ちなみに、大人の男性には胸腺はほとんどありません。 大人の男性になると、もうT細胞の新規生成はないのか、というと、選別を受けた「種」T細胞が体内で、標的細胞と出会ったら、全部が爆発的に増殖して戦い、消耗していくのではなく、一部がメモリーT細胞としてコピーをとっておき、脾臓などに待機しておいて、それ以外のものが爆発的に増殖し、戦闘に加わっていきます。 こうして、「種」がなくなることはないのです。 また、「種」は少し多い目につくられ、スクランブル待機状態に入りますので、同じ標的が再侵入した際には、今度は初回より素早く対応できます。 これが「獲得免疫」のイメージにつながるメカニズムとなっています。

 

CTLとはこのようなものですが、使いやすいのはものすごいスピードで増えることと、培養が簡単なことです。
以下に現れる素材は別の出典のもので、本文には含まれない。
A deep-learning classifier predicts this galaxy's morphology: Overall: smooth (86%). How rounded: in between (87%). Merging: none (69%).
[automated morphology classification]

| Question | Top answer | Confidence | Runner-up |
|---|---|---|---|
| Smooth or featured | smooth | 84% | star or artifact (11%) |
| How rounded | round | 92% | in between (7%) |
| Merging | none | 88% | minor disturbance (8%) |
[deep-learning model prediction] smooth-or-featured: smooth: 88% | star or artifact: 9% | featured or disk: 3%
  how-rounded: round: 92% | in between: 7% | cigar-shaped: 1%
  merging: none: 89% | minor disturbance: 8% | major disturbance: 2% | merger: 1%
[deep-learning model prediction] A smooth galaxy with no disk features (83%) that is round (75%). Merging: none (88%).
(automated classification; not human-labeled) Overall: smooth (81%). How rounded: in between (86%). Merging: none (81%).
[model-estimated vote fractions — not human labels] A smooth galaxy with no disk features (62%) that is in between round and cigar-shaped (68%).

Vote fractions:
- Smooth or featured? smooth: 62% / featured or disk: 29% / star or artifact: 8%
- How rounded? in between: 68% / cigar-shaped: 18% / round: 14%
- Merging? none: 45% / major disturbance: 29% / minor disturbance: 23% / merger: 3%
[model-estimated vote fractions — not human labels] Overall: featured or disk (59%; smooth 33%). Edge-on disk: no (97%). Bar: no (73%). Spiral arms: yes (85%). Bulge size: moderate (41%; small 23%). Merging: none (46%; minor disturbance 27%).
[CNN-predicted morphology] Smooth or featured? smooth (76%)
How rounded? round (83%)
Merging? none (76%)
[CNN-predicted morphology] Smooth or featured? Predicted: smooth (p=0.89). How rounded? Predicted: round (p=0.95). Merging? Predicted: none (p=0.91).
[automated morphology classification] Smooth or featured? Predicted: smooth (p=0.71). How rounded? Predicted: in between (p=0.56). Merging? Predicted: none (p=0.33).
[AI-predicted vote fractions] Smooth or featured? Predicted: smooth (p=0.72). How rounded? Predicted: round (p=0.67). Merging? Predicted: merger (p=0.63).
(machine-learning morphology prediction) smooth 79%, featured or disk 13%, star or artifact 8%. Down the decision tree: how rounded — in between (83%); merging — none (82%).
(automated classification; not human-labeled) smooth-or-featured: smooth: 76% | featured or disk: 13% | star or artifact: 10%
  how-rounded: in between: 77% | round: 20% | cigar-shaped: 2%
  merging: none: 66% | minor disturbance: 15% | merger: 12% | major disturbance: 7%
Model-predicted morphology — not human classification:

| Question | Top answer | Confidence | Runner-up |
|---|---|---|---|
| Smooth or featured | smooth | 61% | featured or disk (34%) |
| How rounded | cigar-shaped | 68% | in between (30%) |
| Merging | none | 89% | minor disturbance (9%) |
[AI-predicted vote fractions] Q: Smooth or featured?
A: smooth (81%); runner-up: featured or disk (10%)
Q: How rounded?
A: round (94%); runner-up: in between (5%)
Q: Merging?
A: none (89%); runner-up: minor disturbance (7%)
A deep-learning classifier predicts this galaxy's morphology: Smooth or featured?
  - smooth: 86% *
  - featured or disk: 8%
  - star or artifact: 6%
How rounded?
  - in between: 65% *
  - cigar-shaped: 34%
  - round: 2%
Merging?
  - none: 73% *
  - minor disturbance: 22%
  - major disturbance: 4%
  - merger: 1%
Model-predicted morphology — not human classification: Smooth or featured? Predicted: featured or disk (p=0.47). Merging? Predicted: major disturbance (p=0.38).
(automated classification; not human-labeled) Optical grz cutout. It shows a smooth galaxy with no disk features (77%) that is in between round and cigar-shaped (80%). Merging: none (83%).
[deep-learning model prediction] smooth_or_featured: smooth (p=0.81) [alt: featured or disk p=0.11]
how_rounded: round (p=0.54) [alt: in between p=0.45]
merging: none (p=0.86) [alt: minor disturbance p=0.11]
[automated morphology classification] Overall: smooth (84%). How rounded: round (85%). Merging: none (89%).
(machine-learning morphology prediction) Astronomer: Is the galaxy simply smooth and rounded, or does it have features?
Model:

樹状細胞と並んで「学生実験」の定番材料です。 

 

医薬品メーカーとしても、扱いやすい、即製大量培養に向いているT細胞をプラットフォームに用いて、CAR-T療法の初期モデルとして投入してきたわけです。 最大の問題は、がん細胞を認識しないCTLにどうやってがん細胞を認識させるか、ですが、これはまだ実現できていません。 単純な標的物質は存在しないからです。 ようやくのこと、CD19という物質を認識し、CD19を発現する標的細胞を攻撃する抗CD19CAR-T が実用化にこぎつけたのですが、CD19を発現する体内の正常なB細胞も駆逐するため、体内での新たな抗体の産生が止まってしまいます。 また、CD19を発現しないがん細胞は見向きもしません。 CD19を発現するB細胞ががん化したものを攻撃するとはいえ、がん細胞は多様に変化し、CD19を発現しないものも混在し、結局は再発を招くことになります。 CAR-Tで再発を防ぐ可能性があるのは、強烈なサイトカインストーム(放出症候群)と引き換えに、体内のあらゆる免疫細胞が活性化され、NK細胞も活性化され、体内のCD19を発現しないがん細胞も一掃された時、ということになりますが、副作用を抑えるために免疫抑制系の薬剤も投与しますので、なかなか使い方がむつかしいところです。